Thursday, 21 May 2026

Guts for Garters (2015, Linda Regan)

 



Watching Linda Regan in an old episode of Minder, reminded me I needed to jump back down the rabbit hole that is her later career as a crime writer. Whereas Regan's acting career generally played out in light comedy -she's probably best remembered in that capacity for the sitcom Hi-De-Hi- her writing career walks a different path, one that veers towards heavy duty exploitation. Full of bad language, degrading sex and brutal violence, Guts for Garters is about as removed from Hi-De-Hi as you can get, unless I've missed an episode of Hi-De-Hi that opens with Ted Bovis torturing someone with a machete for selling crack at Maplins.

Guts for Garters sees Regan tackle the subject of girl gangs, although she wasn't the first female author to walk that beat. Back in the heyday of New English Library, Maisie Mosco wrote Gang Girls (1978) but as that book is now rare and commands high prices, Regan here is on hand to provide a more modern and less prohibitively expensive alternative.

Guts for Garters centers around female hard cases 'The Alley Cats' who've decided to take the law into their own hands, after rival gang the SLR (South London Rulers) try to seize control over the Aviary estate. Queen of the Alley Cats, Alysha Achter, ain't standing for that on her patch, and immediately proves herself to be a force to be reckoned with by torturing SLR member Burak Kaya for selling drugs in the community. When Burak is later found murdered, the SLR vow revenge on the Alley Cats, who in turn try to place blame for the killing on in fighting within the SLR. Another killing on the estate -a girl is beaten over the head with a hammer, falls in unfortunately close proximity to some dog shit, then is set on fire- further exacerbates the gang fighting, as well as opening up the possibility that a serial killer is loose on the estate.

Guts for Garters was meant to be the first Regan book to elevate Georgia Johnson to main character status, having previously appeared as a supporting character in Regan's earlier books Brotherhood of Blades (2011) and Street Girls (2012). A black Detective Inspector, Johnson's career in the police force is motivated by her having been raped as a teenager, giving her an affinity with The Alley Cats, whose members have similarly been dealt a bad hand in life. It has to be said though that Johnson doesn't leave much of an impression here, and gets overshadowed by both the antics of the Girl Gang and her sex mad colleague DI Stephanie Green who proudly boasts to having slept with most of the men on the force. Stephanie was so named by her parents in tribute to their cockney background, Stephanie Green being a play on Stepney Green. As an adult, her name has taken on a saucy double meaning, since like Stepney Green Tube Station, Stephanie Green is easily accessible to most Londoners (Regan's joke, not mine). I suspect Regan was trying to subvert gender roles by giving Stephanie the type of characteristics that you'd more associate with the alpha male cops of yesteryear. That is to say, that when Stephanie isn't bedding members of the opposite sex, she's drinking heavily and stuffing her face with junk food.

■ Dataset content
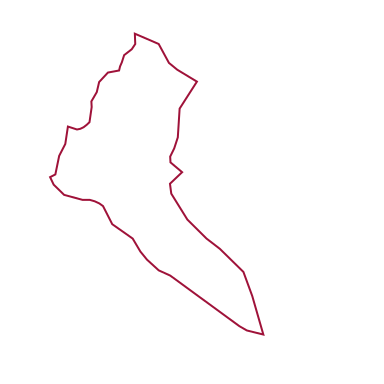 SVG path tracing the border of Kamnik, rotated 42°
{"feature_id": "SVN-206", "entity_name": "Kamnik", "entity_type": "Municipality", "adm_level": 1, "iso_a3": "SVN", "parent_name": "Slovenia", "parent_adm1": "", "projection": "equal_earth", "projection_center": [14.65, 46.279], "detail": "fine", "context": "isolated", "style": "outline", "palette": "rose", "viewbox_px": 384, "rotation_deg": 42, "n_neighbors": 0, "source": "natural_earth", "source_scale": "10m", "svg_char_len": 809}
<svg xmlns="http://www.w3.org/2000/svg" viewBox="0 0 384 384"><g transform="rotate(42 192 192)"><path d="M49.6,159.5L56.5,150.5L54.5,146.8L53.1,142.6L50.0,135.7L51.7,126.2L50.8,120.0L43.6,112.6L68.2,104.3L88.5,111.5L99.2,111.0L121.8,106.7L127.0,138.3L144.9,160.9L149.6,171.5L152.1,180.3L156.2,184.4L171.4,183.9L170.1,200.6L177.7,207.1L207.0,215.6L233.9,216.9L250.8,215.6L283.7,217.0L306.4,229.0L340.4,250.2L325.4,258.2L317.0,260.0L231.7,268.7L219.7,272.5L203.8,272.4L193.5,270.8L179.1,266.3L154.3,269.3L135.3,262.0L130.8,262.5L125.9,264.0L121.2,266.3L115.9,271.1L98.9,279.7L84.3,279.1L76.6,275.9L78.7,270.4L69.1,254.0L65.7,241.1L56.0,226.4L64.7,222.5L66.7,219.8L68.1,216.4L68.8,212.5L69.1,208.7L60.6,196.0L56.6,192.0L54.4,181.5L49.4,172.4L49.6,159.5Z" fill="none" stroke="#9f1239" stroke-width="2"/></g></svg>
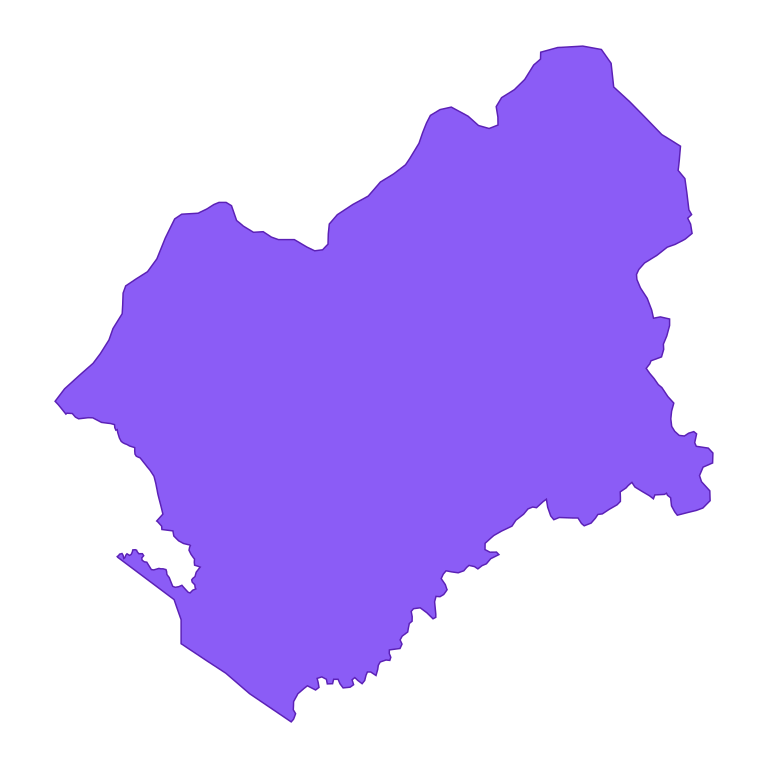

■ Written task A
Name every book title that the review mentions, along with the year it gives for each.
■ Written task B
Rewrite the review from "Guts for Garters centers" up to and including "on the estate.", with "Alley Cats" replaced by "Night Owls".

■ Task result A
Guts for Garters (2015)
Gang Girls (1978)
Brotherhood of Blades (2011)
Street Girls (2012)

■ Task result B
Guts for Garters centers around female hard cases 'The Night Owls' who've decided to take the law into their own hands, after rival gang the SLR (South London Rulers) try to seize control over the Aviary estate. Queen of the Night Owls, Alysha Achter, ain't standing for that on her patch, and immediately proves herself to be a force to be reckoned with by torturing SLR member Burak Kaya for selling drugs in the community. When Burak is later found murdered, the SLR vow revenge on the Night Owls, who in turn try to place blame for the killing on in fighting within the SLR. Another killing on the estate -a girl is beaten over the head with a hammer, falls in unfortunately close proximity to some dog shit, then is set on fire- further exacerbates the gang fighting, as well as opening up the possibility that a serial killer is loose on the estate.